Opinion
7 Div. 886.
October 31, 1929.
Appeal from Circuit Court, Talladega County; R. B. Carr, Judge.
Merrill Jones, of Anniston, for appellant.
Assumpsit lies in favor of one for whom a check was intended which was misappropriated without reaching him, against the one who cashed it on a forged indorsement and collected it from the drawee, to recover the proceeds so collected. Allen v. Mendelsohn Son, 207 Ala. 527, 93 So. 416, 31 A.L.R. 1063; Merchants Bank v. National Capitol Press, 53 App. D.C. 59, 288 F. 265, 31 A.L.R. 1066; Farmer v. People's Bank, 100 Tenn. 187, 47 S.W. 234.
A banker who pays a check to any one but the payee, or one able to trace his title to the payee through genuine indorsements, does so at his peril. 5 R. C. L. 566; First Nat. Bank v. People's Bank, 18 Ala. App. 190, 91 So. 324.
In pleading estoppel, it must be definitely alleged that the party against whom it is invoked made representations or assumed a position where otherwise inequitable consequences would result to another who, having right to do so under all circumstances, had relied thereon to his prejudice. Houston Nat. Bank v. Eldridge, 17 Ala. App. 235, 84 So. 430; S. A. Williams Co. v. Newman Heller, 205 Ala. 86, 87 So. 807; Pattillo v. Tucker, 216 Ala. 572, 113 So. 1.
Harrison Stringer, of Talladega, for appellee.
Defendant's pleas meet every requirement of the pleading of estoppel. 10 R. C. L. 695; Dispatch Printing Co. v. National Bank of Commerce, 109 Minn. 440, 124 N.W. 240, 50 L.R.A. (N.S.) 74; Columbia M. Co. v. National Bank of Commerce, 52 Minn. 224, 53 N.W. 1061; 12 A.L.R. 113; Persons v. Russell, 212 Ala. 509, 103 So. 543; Tobias v. Josiah Morris Co., 126 Ala. 535, 28 So. 517; Brooks v. Greil Bros., 179 Ala. 459, 60 So. 387.

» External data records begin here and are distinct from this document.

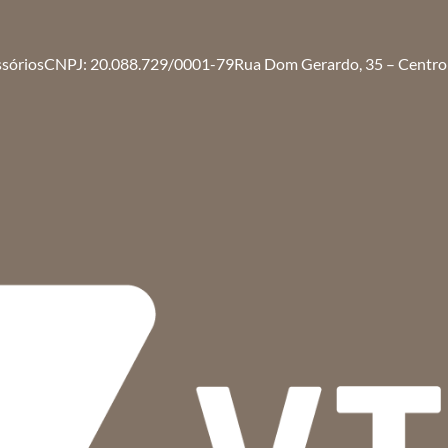
ssórios
CNPJ: 20.088.729/0001-79
Rua Dom Gerardo, 35 – Centro 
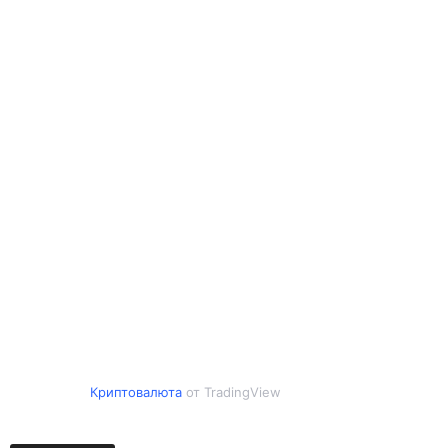
Криптовалюта
от TradingView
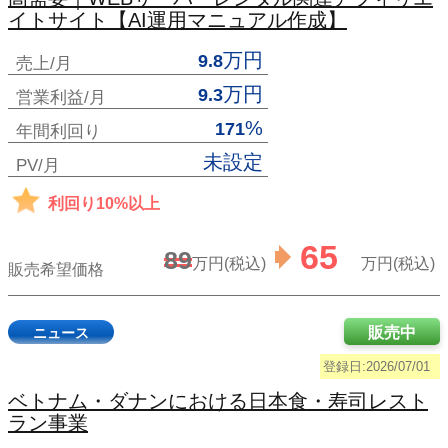
イトサイト【AI運用マニュアル作成】
万円
9.8
売上/月
万円
9.3
営業利益/月
%
171
年間利回り
未設定
PV/月
利回り10%以上
65
89
万円(税込)
万円(税込)
販売希望価格
販売中
ニュース
登録日:2026/07/01
ベトナム・ダナンにおける日本食・寿司レスト
ラン事業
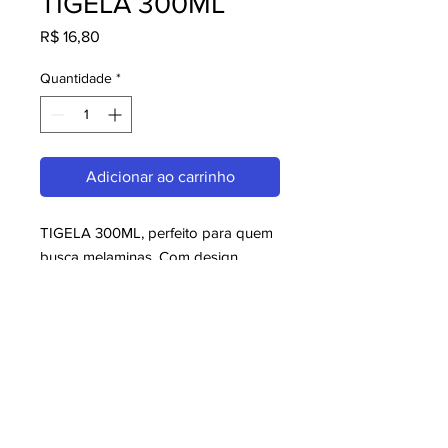
TIGELA 300ML
Preço
R$ 16,80
Quantidade
*
Adicionar ao carrinho
TIGELA 300ML, perfeito para quem 
busca melaminas. Com design 
moderno e qualidade superior, é 
ideal para consumidores exigentes. 
Garanta já o seu e aproveite o 
melhor em melaminas!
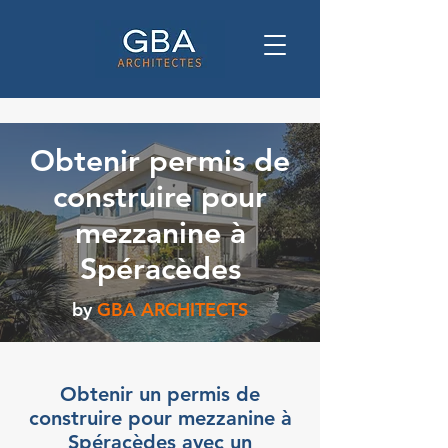
Obtenir permis de
construire pour
mezzanine à
Spéracèdes
by
GBA ARCHITECTS
Obtenir un permis de
construire pour mezzanine à
Spéracèdes avec un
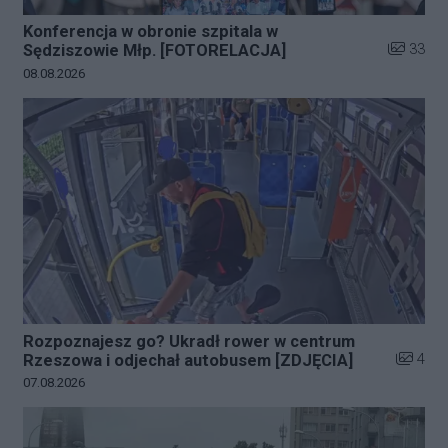
Konferencja w obronie szpitala w
Liczba zd
33
Sędziszowie Młp. [FOTORELACJA]
Data dodania galerii:
08.08.2026
Rozpoznajesz go? Ukradł rower w centrum
Liczba z
4
Rzeszowa i odjechał autobusem [ZDJĘCIA]
Data dodania galerii:
07.08.2026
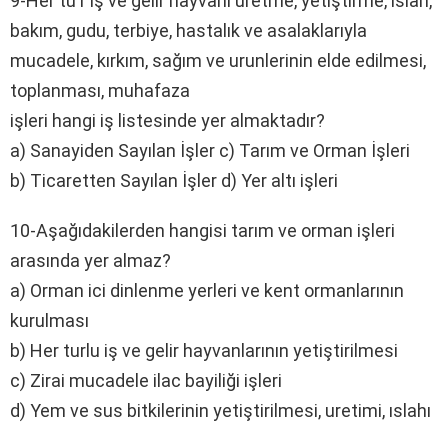
9-Her tu r iş ve gelir hayvanı uretme, yetiştirme, ıslah,
bakım, gudu, terbiye, hastalık ve asalaklarıyla
mucadele, kırkım, sağım ve urunlerinin elde edilmesi,
toplanması, muhafaza
işleri hangi iş listesinde yer almaktadır?
a) Sanayiden Sayılan İşler c) Tarım ve Orman İşleri
b) Ticaretten Sayılan İşler d) Yer altı işleri
10-Aşağıdakilerden hangisi tarım ve orman işleri
arasında yer almaz?
a) Orman ici dinlenme yerleri ve kent ormanlarının
kurulması
b) Her turlu iş ve gelir hayvanlarının yetiştirilmesi
c) Zirai mucadele ilac bayiliği işleri
d) Yem ve sus bitkilerinin yetiştirilmesi, uretimi, ıslahı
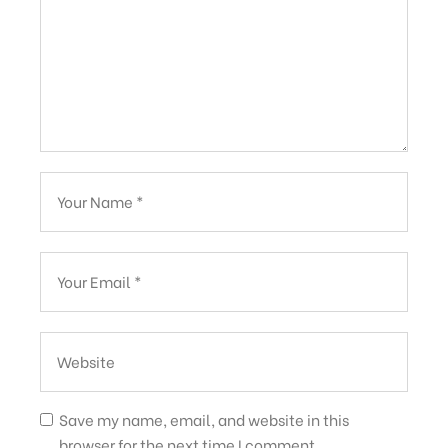
Save my name, email, and website in this
browser for the next time I comment.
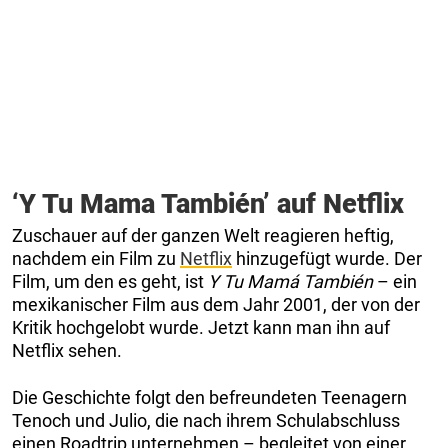
‘Y Tu Mama También’ auf Netflix
Zuschauer auf der ganzen Welt reagieren heftig,
nachdem ein Film zu
Netflix
hinzugefügt wurde. Der
Film, um den es geht, ist
Y Tu Mamá También
– ein
mexikanischer Film aus dem Jahr 2001, der von der
Kritik hochgelobt wurde. Jetzt kann man ihn auf
Netflix sehen.
Die Geschichte folgt den befreundeten Teenagern
Tenoch und Julio, die nach ihrem Schulabschluss
einen Roadtrip unternehmen – begleitet von einer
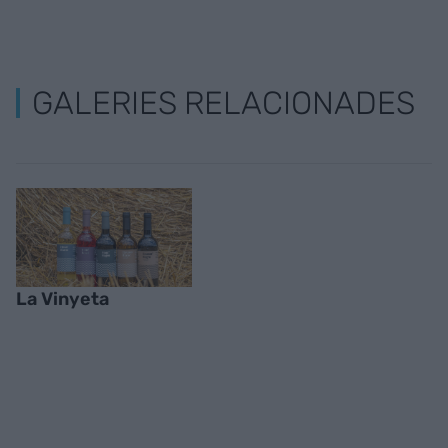
GALERIES RELACIONADES
La Vinyeta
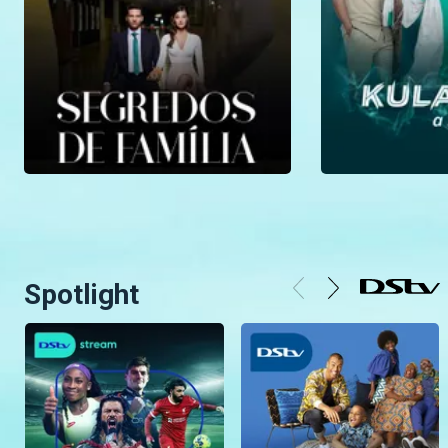
Spotlight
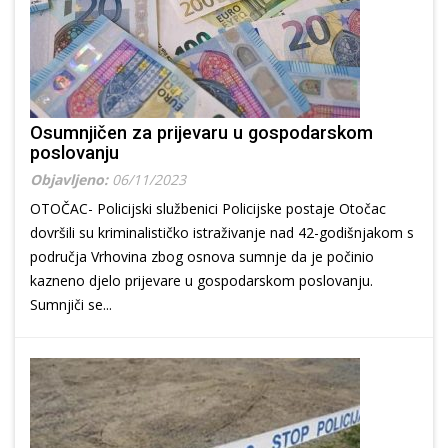
Osumnjičen za prijevaru u gospodarskom
poslovanju
Objavljeno:
06/11/2023
OTOČAC- Policijski službenici Policijske postaje Otočac
dovršili su kriminalističko istraživanje nad 42-godišnjakom s
područja Vrhovina zbog osnova sumnje da je počinio
kazneno djelo prijevare u gospodarskom poslovanju.
Sumnjiči se...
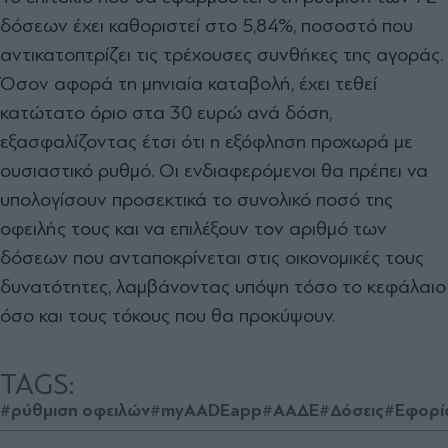
δόσεων έχει καθοριστεί στο 5,84%, ποσοστό που
αντικατοπτρίζει τις τρέχουσες συνθήκες της αγοράς.
Όσον αφορά τη μηνιαία καταβολή, έχει τεθεί
κατώτατο όριο στα 30 ευρώ ανά δόση,
εξασφαλίζοντας έτσι ότι η εξόφληση προχωρά με
ουσιαστικό ρυθμό. Οι ενδιαφερόμενοι θα πρέπει να
υπολογίσουν προσεκτικά το συνολικό ποσό της
οφειλής τους και να επιλέξουν τον αριθμό των
δόσεων που ανταποκρίνεται στις οικονομικές τους
δυνατότητες, λαμβάνοντας υπόψη τόσο το κεφάλαιο
όσο και τους τόκους που θα προκύψουν.
TAGS:
#ρύθμιση οφειλών
#myAADEapp
#ΑΑΔΕ
#Δόσεις
#Εφορί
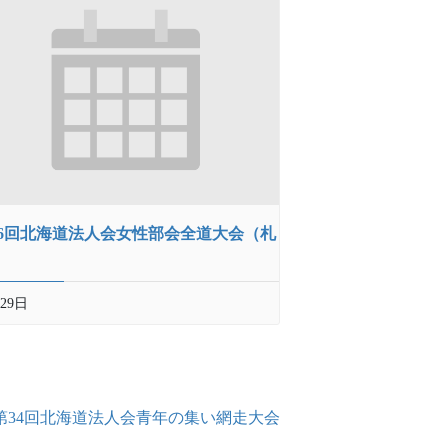
26回北海道法人会女性部会全道大会（札
）
29日
第34回北海道法人会青年の集い網走大会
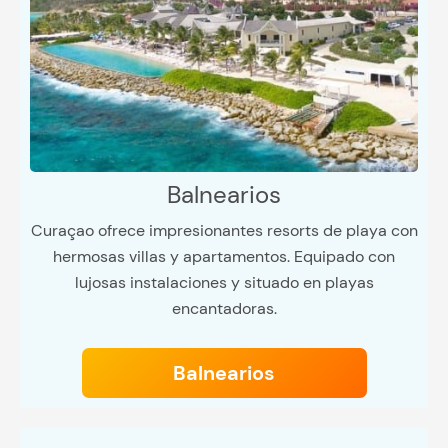
Balnearios
Curaçao ofrece impresionantes resorts de playa con
hermosas villas y apartamentos. Equipado con
lujosas instalaciones y situado en playas
encantadoras.
Balnearios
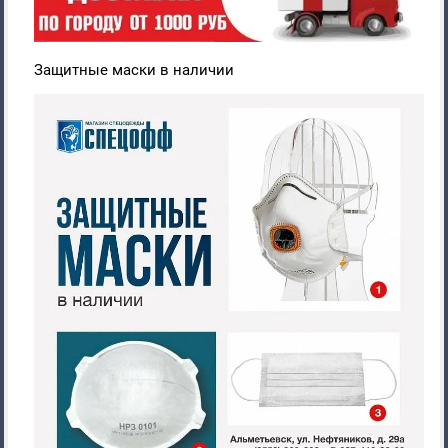
Защитные маски в наличии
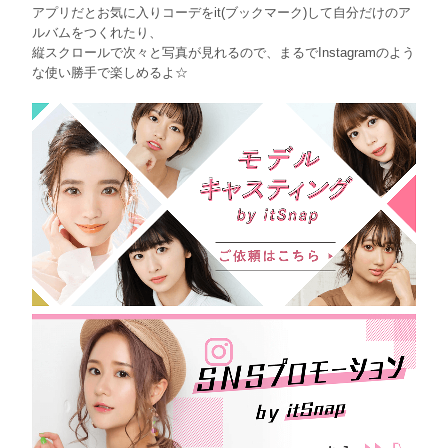
アプリだとお気に入りコーデをit(ブックマーク)して自分だけのア
ルバムをつくれたり、
縦スクロールで次々と写真が見れるので、まるでInstagramのよう
な使い勝手で楽しめるよ☆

We consider the case presented by the record. That case will sufficiently appear on reference to the complaint containing common counts and counts in special assumpsit, plea 11, and replication 4. The plea, to state its effect very briefly, is that the defendant bank came into possession of the money sued for, or checks representing that money, by the indorsement of one Gillam, who had received the checks in virtue of his employment by one Miller, who, in turn, represented the East Side Packing Company for the sale of its products in a specified territory. Miller had authority to deposit collections with the Anniston National Bank. Gillam deposited checks received by him from purchasers of East Side Packing Company's products with the Isbell Bank indorsing such checks as follows: "East Side Packing Company," "For deposit, The Isbell National Bank, Gillam Brokerage Company." Gillam was Gillam Brokerage Company. Plaintiff, as assignee of the East Side Packing Company, sues the Isbell Bank to recover money so deposited. Defendant does not deny its continued possession of the money. On the facts appearing in the pleading, the money belongs to plaintiff and no reason appears why plaintiff should not recover. The principle of Allen v. M. Mendelsohn Son, 207 Ala. 527, 93 So. 416, 31 A.L.R. 1063, controls the result. We do not intend to charge the depositor with fraud or forgery. That in this case, as thus far shown by the pleadings, is immaterial. The controlling facts are that the money deposited was the money of plaintiff's assignor, and, for aught appearing, is still in the keeping of defendant. We ought not to state conclusions in a hypothetical case, a case in which the depositor had been allowed to withdraw the fund without actual notice of plaintiff's ownership and of the depositor's alleged lack of authority, but with only such notice, if any, as would be imputed by law to the bank by the facts alleged in plaintiff's replication.
The judgment should be reversed, for the reason that, as against plaintiff or its assignor, defendant has shown no right to retain the money.
Reversed and remanded.
ANDERSON, C. J., and THOMAS and FOSTER, JJ., concur.